If you pass the testing stage, you will have an interview. AT LAST! Sadly, your odds are still slim. OC&C report giving offers to about 50% of their interview cohort, but this figure is usually much lower. At McKinsey interviews, there were close to 200-300 candidates interviewed for 20-30 Business Analyst positions.
Typically, interviews now take place across 2 days. On each, you will have 1 personal fit interview and 1 case study interview. This is a long process and it shows. Make sure you don’t trip yourself up on the last session.
Personal fit interviews revolve around situational questions. The interviewer will ask the candidate to talk about a scenario where they showed…
- Etc, etc, etc.
Its easier to fall down on this part than people expect.
Prepare your stories carefully and make sure they follow the STAR structure.
Situation – task – action – result.
Take care that they also specifically answer what the interviewer is looking for. An impressive but irrelevant story might tank your application.
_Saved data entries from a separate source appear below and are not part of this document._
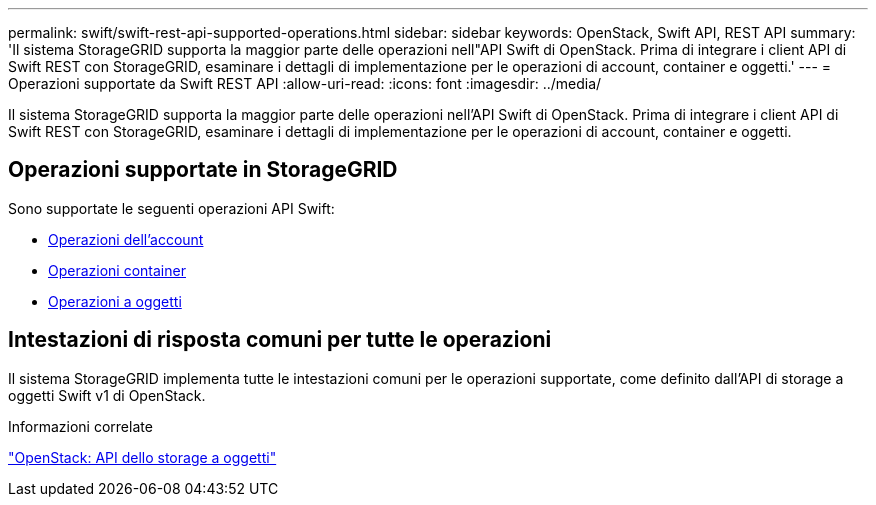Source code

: ---
permalink: swift/swift-rest-api-supported-operations.html 
sidebar: sidebar 
keywords: OpenStack, Swift API, REST API 
summary: 'Il sistema StorageGRID supporta la maggior parte delle operazioni nell"API Swift di OpenStack. Prima di integrare i client API di Swift REST con StorageGRID, esaminare i dettagli di implementazione per le operazioni di account, container e oggetti.' 
---
= Operazioni supportate da Swift REST API
:allow-uri-read: 
:icons: font
:imagesdir: ../media/


[role="lead"]
Il sistema StorageGRID supporta la maggior parte delle operazioni nell'API Swift di OpenStack. Prima di integrare i client API di Swift REST con StorageGRID, esaminare i dettagli di implementazione per le operazioni di account, container e oggetti.



== Operazioni supportate in StorageGRID

Sono supportate le seguenti operazioni API Swift:

* xref:account-operations.adoc[Operazioni dell'account]
* xref:container-operations.adoc[Operazioni container]
* xref:object-operations.adoc[Operazioni a oggetti]




== Intestazioni di risposta comuni per tutte le operazioni

Il sistema StorageGRID implementa tutte le intestazioni comuni per le operazioni supportate, come definito dall'API di storage a oggetti Swift v1 di OpenStack.

.Informazioni correlate
http://docs.openstack.org/developer/swift/api/object_api_v1_overview.html["OpenStack: API dello storage a oggetti"^]
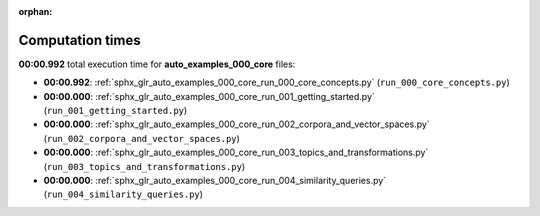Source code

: 
:orphan:

.. _sphx_glr_auto_examples_000_core_sg_execution_times:

Computation times
=================
**00:00.992** total execution time for **auto_examples_000_core** files:

- **00:00.992**: :ref:`sphx_glr_auto_examples_000_core_run_000_core_concepts.py` (``run_000_core_concepts.py``)
- **00:00.000**: :ref:`sphx_glr_auto_examples_000_core_run_001_getting_started.py` (``run_001_getting_started.py``)
- **00:00.000**: :ref:`sphx_glr_auto_examples_000_core_run_002_corpora_and_vector_spaces.py` (``run_002_corpora_and_vector_spaces.py``)
- **00:00.000**: :ref:`sphx_glr_auto_examples_000_core_run_003_topics_and_transformations.py` (``run_003_topics_and_transformations.py``)
- **00:00.000**: :ref:`sphx_glr_auto_examples_000_core_run_004_similarity_queries.py` (``run_004_similarity_queries.py``)
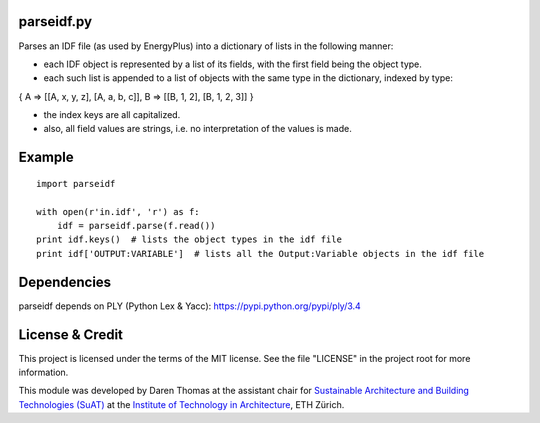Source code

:parseidf.py
===========

Parses an IDF file (as used by EnergyPlus) into a dictionary of lists in
the following manner:

-  each IDF object is represented by a list of its fields, with the
   first field being the object type.

-  each such list is appended to a list of objects with the same type in
   the dictionary, indexed by type:

{ A => [[A, x, y, z], [A, a, b, c]], B => [[B, 1, 2], [B, 1, 2, 3]] }

-  the index keys are all capitalized.

-  also, all field values are strings, i.e. no interpretation of the
   values is made.

Example
=======

::

    import parseidf

    with open(r'in.idf', 'r') as f:
        idf = parseidf.parse(f.read())
    print idf.keys()  # lists the object types in the idf file
    print idf['OUTPUT:VARIABLE']  # lists all the Output:Variable objects in the idf file

Dependencies
============

parseidf depends on PLY (Python Lex & Yacc):
https://pypi.python.org/pypi/ply/3.4

License & Credit
================

This project is licensed under the terms of the MIT license. See the
file "LICENSE" in the project root for more information.

This module was developed by Daren Thomas at the assistant chair for
`Sustainable Architecture and Building Technologies
(SuAT) <http://suat.arch.ethz.ch>`__ at the `Institute of Technology in
Architecture <http://ita.arch.ethz.ch>`__, ETH Zürich.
The case study is very particular task, for which extensive preparation is necessary. Some applicants will have completed more than 100 hours of preparation prior to the case interview.
These are generally business situations in which you will be asked to produce a strategy. This might be a market entry, price analysis, M&A or capacity problem. Depending on the consultancy, you will be required to lead this part of the interview or the interviewer might help with some of the legwork and guide the candidate’s progress. Make sure you know what type of case it is inadvance.
There are plenty of resources out there for how to crack this part of the interview. Sadly, there are no right or wrong answers, so have a look and take your pick!